The House state government gave its approval to a congressional map similar to the one House Speaker Greg Stumbo unveiled in November. That approach would make the 1st and 5th congressional districts more competitive for Democrats to pick-up and the 2nd and 4th districts more secure for Republicans, according to a Pure Politics analysis.
For instance, it would move Ashland and Boyd County, as well as surrounding counties of Carter and Greenup, from the 4th District to the 5th District.
And Owensboro and Daviess County would move from the 2nd to the 1st District in western Kentucky.

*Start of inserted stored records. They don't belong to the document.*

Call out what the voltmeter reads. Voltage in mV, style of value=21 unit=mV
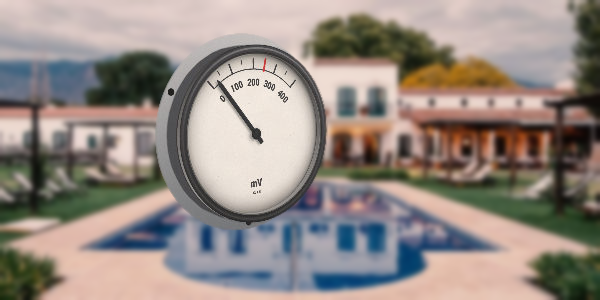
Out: value=25 unit=mV
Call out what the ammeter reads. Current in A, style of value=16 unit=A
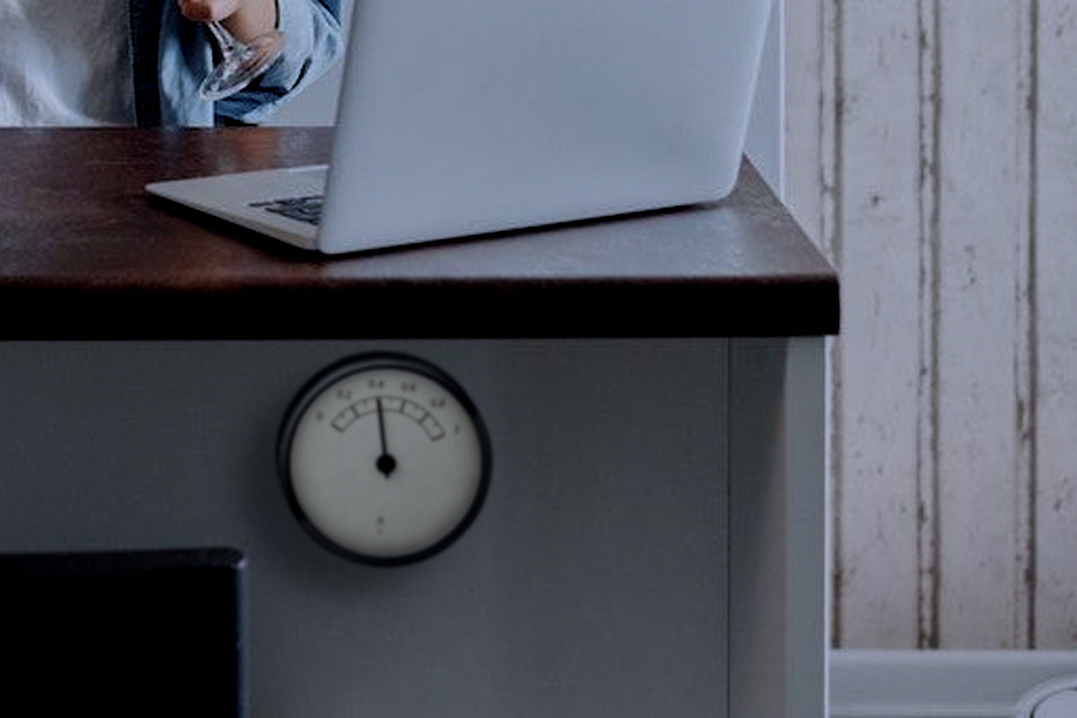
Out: value=0.4 unit=A
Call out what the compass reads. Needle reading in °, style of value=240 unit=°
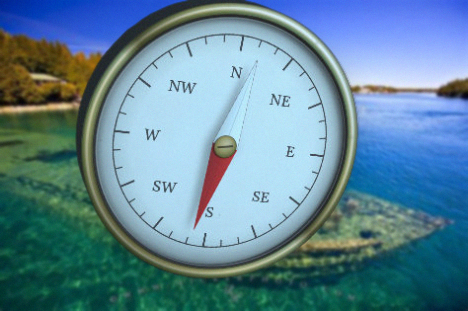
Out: value=190 unit=°
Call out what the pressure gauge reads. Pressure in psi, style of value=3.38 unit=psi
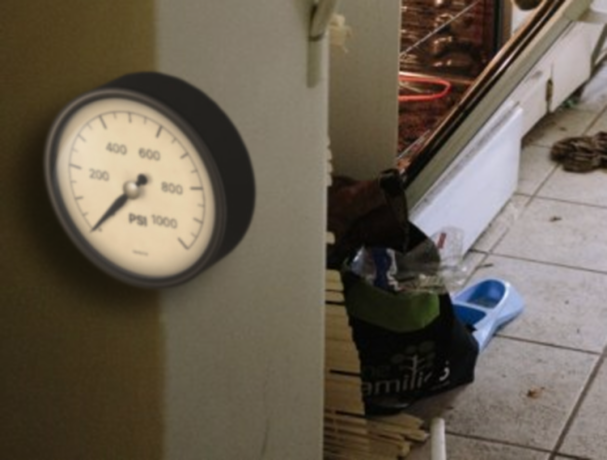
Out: value=0 unit=psi
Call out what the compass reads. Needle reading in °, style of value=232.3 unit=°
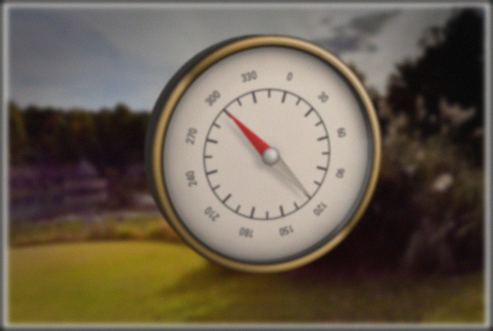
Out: value=300 unit=°
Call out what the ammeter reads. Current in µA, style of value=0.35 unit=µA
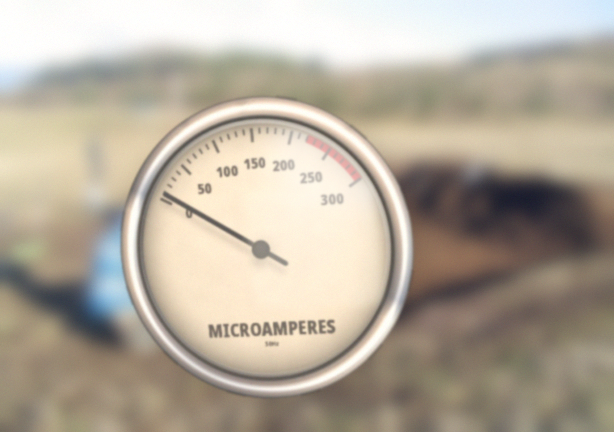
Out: value=10 unit=µA
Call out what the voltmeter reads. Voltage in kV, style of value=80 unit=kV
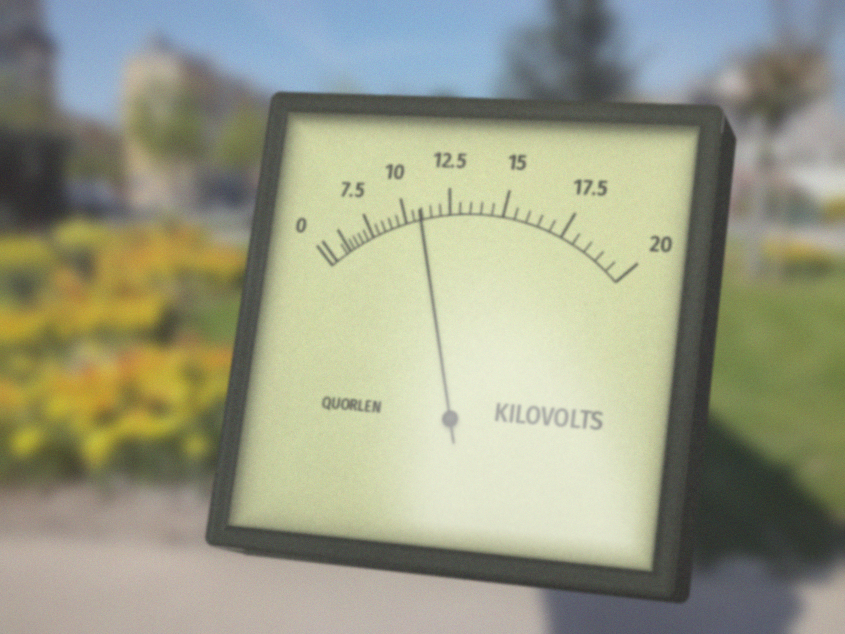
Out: value=11 unit=kV
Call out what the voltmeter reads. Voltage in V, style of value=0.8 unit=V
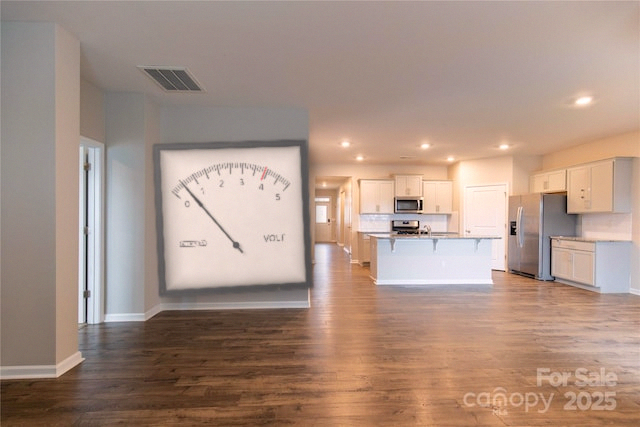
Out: value=0.5 unit=V
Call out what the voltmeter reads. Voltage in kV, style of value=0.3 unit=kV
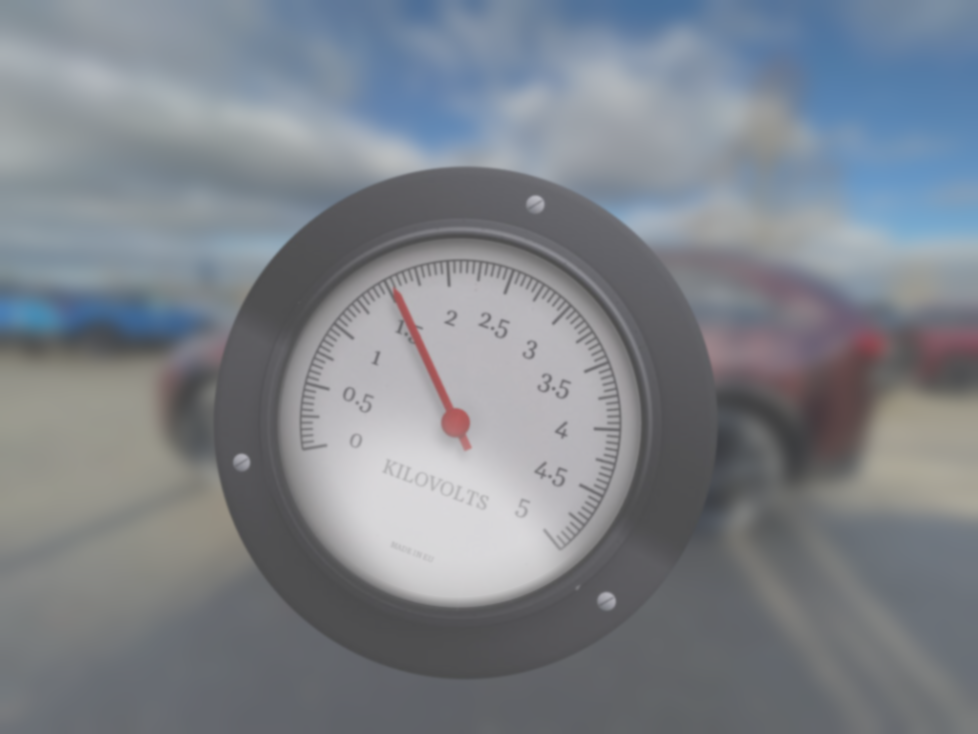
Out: value=1.55 unit=kV
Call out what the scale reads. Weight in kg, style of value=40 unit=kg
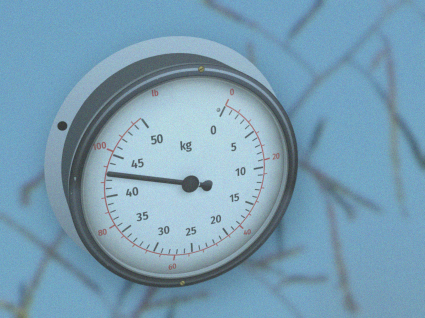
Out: value=43 unit=kg
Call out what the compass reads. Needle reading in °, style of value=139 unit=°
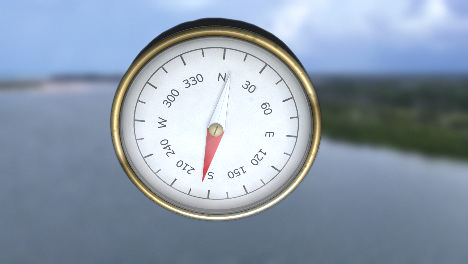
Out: value=187.5 unit=°
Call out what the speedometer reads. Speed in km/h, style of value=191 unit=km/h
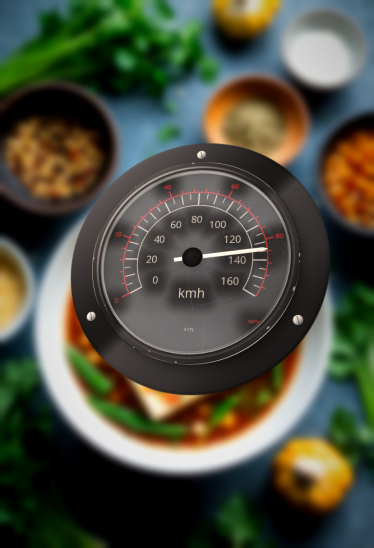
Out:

Meanwhile, the 2nd District, represented by two-term U.S. Rep. Brett Guthrie would reach deep into the conservative south-central area of the state, including part of Pulaski County — the home county of 5th District Congressman Hal Rogers, the U.S. House Appropriations Chairman.
In order to get the population numbers nearly even among the six districts, the map splits the following counties:
- Allen County (between the 1st and 2nd districts)
- Jessamine County (between the 2nd and 6th districts)
- Pulaski County (between the 2nd and 5th districts)
- Whitley County (between the 2nd and 5th districts)
- Bullitt County (between the 2nd and 4th districts)
- Scott County (between the 4th and 6th districts)
- Jefferson County, which is the only one with more people than the 723,228 constituents in the ideal congressional district. But instead of being the 3rd District and a small part in the 2nd District, this map has part going to the 4th District.
Some House members, including Rep. Linda Belcher, D-Shepherdsville, expressed some concern about splitting of their counties. But Belcher voted the map out of committee anyway.
But the map will likely get changed in the Senate.
Senate State Government Committee Chairman Damon Thayer, R-Georgetown, has proposed his own map.
He and Guthrie have voiced opposition to moving Owensboro from the 2nd District. And Thayer says he doesn’t want Scott County to be split between the 4th and 6th districts as it is now.
Meanwhile, the suggested state Senate and House maps have not yet become public.
House Republican Leader Jeff Hoover told Pure Politics on Thursday that GOP caucus members haven’t yet seen the Democratic majority’s drafts but that they are bracing for some incumbent Republicans to get placed in the same districts with each other —- something they will try to fight.
Senate Democrats are bracing for the same result with that chamber’s map.